Major things to note:
- The installer is abstracted so that it can be plugged into different systems (e.g. Drupal web UI, Joomla web UI, Drupal profiles, drush, wp-cli, provision_civicrm, composer).
- For example: the list of requirements/pre-requisites can be presented in different ways.
- The core installer has zero intelligence about CMSs. It has no opinions or biases on CMS-specific issues/policies. If something is CMS-specific (like the default path to templates_c), then the caller must pass in those details.
- The CMS-specific install logic belongs in the CMS-integration module (e.g. civicrm-drupal uses hook-install or hook-menu and calls InstallerInterface at a suitable moment)
- There are a lot of details in the code above which are provided for sake of completeness but may not be the right/final decision (e.g. representing install-requirements with an interface while representing $options with a simple array).

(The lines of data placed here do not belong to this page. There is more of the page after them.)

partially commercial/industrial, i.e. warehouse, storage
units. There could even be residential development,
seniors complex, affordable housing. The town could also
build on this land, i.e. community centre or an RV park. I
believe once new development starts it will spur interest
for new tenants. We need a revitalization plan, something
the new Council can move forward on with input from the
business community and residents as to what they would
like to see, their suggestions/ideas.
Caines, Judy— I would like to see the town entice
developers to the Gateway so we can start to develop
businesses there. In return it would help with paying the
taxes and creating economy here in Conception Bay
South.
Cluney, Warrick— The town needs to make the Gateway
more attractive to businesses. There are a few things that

This gist is focused on demonstrating the bullet-points above.
- For the web-based installers (D6/D7/WP), the current installer throws up a screen where the admin configures an extra DSN. For D8/J/provision_civicrm, the current installer skips the extra screen and reuses the CMS DB. I suspect there were good reasons for split-DB in 2005, but today it seem like a bad default -- we should default to automatic, single-DB installation everywhere -- but allow some advanced way to install split-DB (e.g. manually pre-create civicrm.settings.php or call the installer via CLI).